The team aim to simplify the production of optical fibre performs from which a fibre is drawn, and creates intricate internal structures such as bandgaps. This is currently one of the most difficult stages in the production of optical fibres.
‘We hope our work will open up a route to manufacture novel fibre structures in silica and other glasses for a wide range of applications, covering telecommunications, sensing, lab-in-a-fibre, metamaterial fibre, and high-power lasers,’ said Professor Jayanta Sahu, part of the research team. ‘This is something that has never been tried before and we are excited about starting this project.’
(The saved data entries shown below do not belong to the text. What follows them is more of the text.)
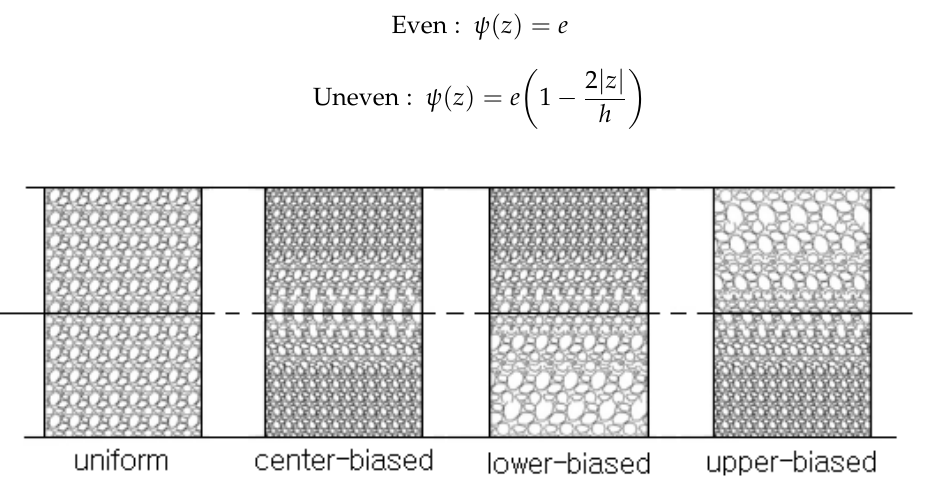
Figure 2. Uniform, center-, lower-, upper-biased porosity distributions [12]. Second, referring to a paper by Kim et al. [19], the porosity ψ ( z ) in sym, unsym-1 and unsym-2 distributions is expressed by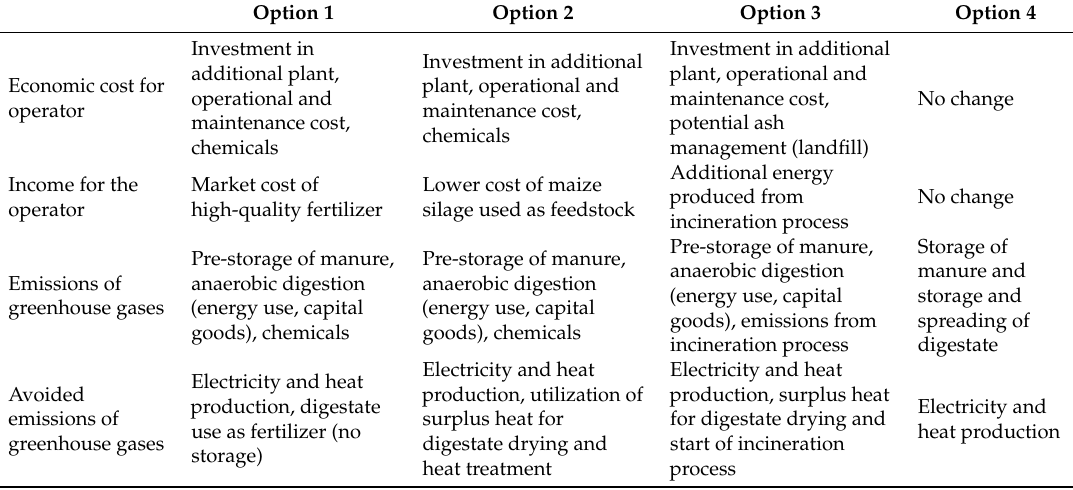
Table 1. Economic costs and income for the biogas facility operator and emissions and avoided emissions for each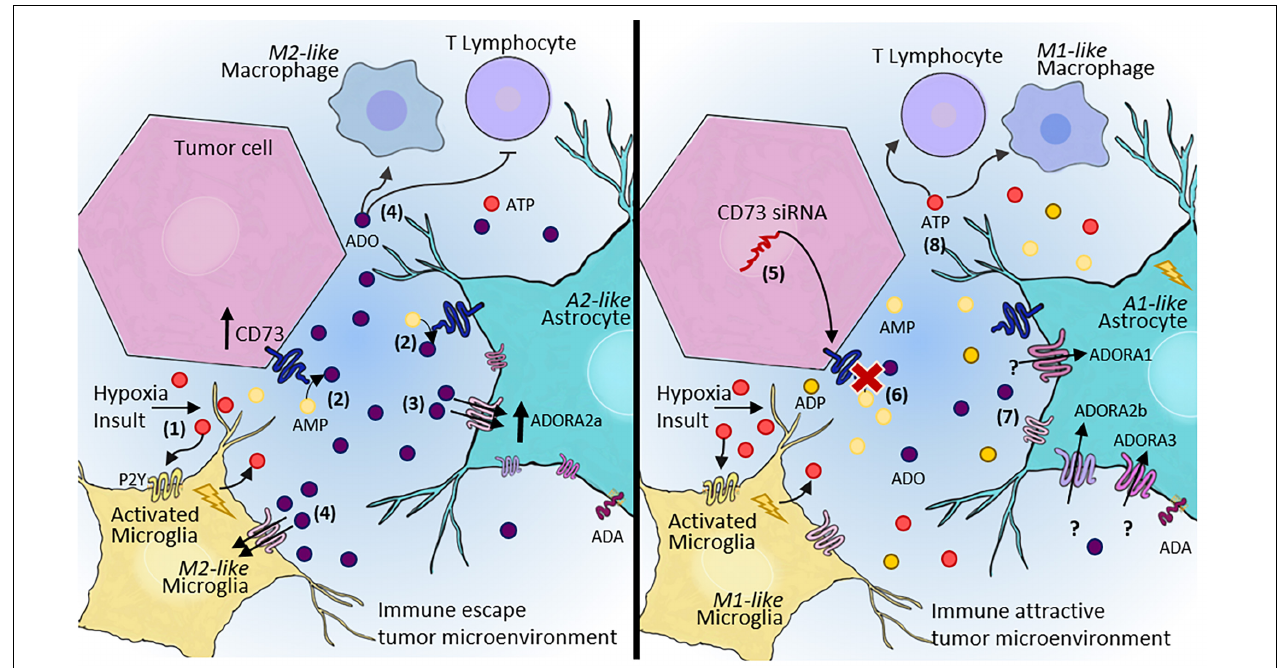
FIGURE 3 | Adenosinergic signaling as a therapeutic target for GB treatment. (1) After hypoxia or other insults, microglia and astrocytes become reactive, contributing to the release of ATP into the extracellular space. (2) Our hypothesis is that rapid conversion of ATP to ADO via CD73 activity expressed by both tumor cells and A2 -astrocytes in the TME promote immune escape. (3) ADO can sensitize P1 receptors, mainly A 2A R, contributing to the maintenance of escape from immune surveillance, and consequently, increasing tumor malignancy and progression. (4) ADO promotes an immunosuppressive TME, which inhibits T lymphocyte recruitment and induces M2-like macrophage/microglia polarization. (5) In contrast, a therapeutic approach blocking CD73 may alter this entire pathway, (6) leading to decreased extracellular ADO. (7) A decreased ADO concentration in the TME may contribute to A1-astrocyte polarization and consequent impairment of tumor growth. A1 -astrocytes overexpress A 1 R, A 2B R, and A 3 R, but this effect has not been elucidated in tumors. (8) In summary, a therapeutic approach aimed at blocking adenosinergic signaling would establish an immune-attractive tumor microenvironment, resulting in the recruitment of effective immune cells to combat tumor cells. ATP, adenosine triphosphate; AMP, adenosine monophosphate; ADO, adenosine; siRNA, small interfering RNA; TME, tumor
‘We will design, fabricate and employ novel Multiple Materials Additive Manufacturing (MMAM) equipment to enable us to make optical fibre preforms – both in conventional and microstructured fibre geometries – in silica and other host glass materials,’ said Sahu. ‘Our proposed process can be utilised to produce complex preforms, which are otherwise too difficult, too time-consuming or currently impossible to be achieved by existing fabrication techniques.’
Current techniques used to produce optical fibre preforms give a consistent structure along the length of the preform but make it difficult to control the shape and composition of the fibre in 3D. This limits the degree of flexibility that engineers can exercise in the design of the fibre and as a consequence, the capabilities that the fibres can offer.
Currently, most microstructured fibres are made using the labour intensive ‘stack and draw’ process which involves stacking several smaller glass capillaries or canes together by hand to form the preform.
However, using the new additive manufacturing technique, the researchers will be able to form complex fibre structures from ultra-pure glass powder, layer-by-layer, gradually building up the shape to create a preform several tens of centimetres in lengths. There are numerous challenges including the high melting temperature of the glass; the need for precise control of dopants, refractive index profiles and waveguide geometry; and the need for transitions between the layers to be smooth, otherwise the properties of the resultant fibre will be altered.
As part of the project, funded by the Engineering and Physical Sciences Research Council (EPSRC), the researchers will be working with three companies: ES Technology (Oxford, UK), a provider of laser material processing systems; Fibercore (Southampton, UK) a supplier of specialty fibre; and SG Controls (Cambridge UK) a leading manufacturer of optical fibre equipment.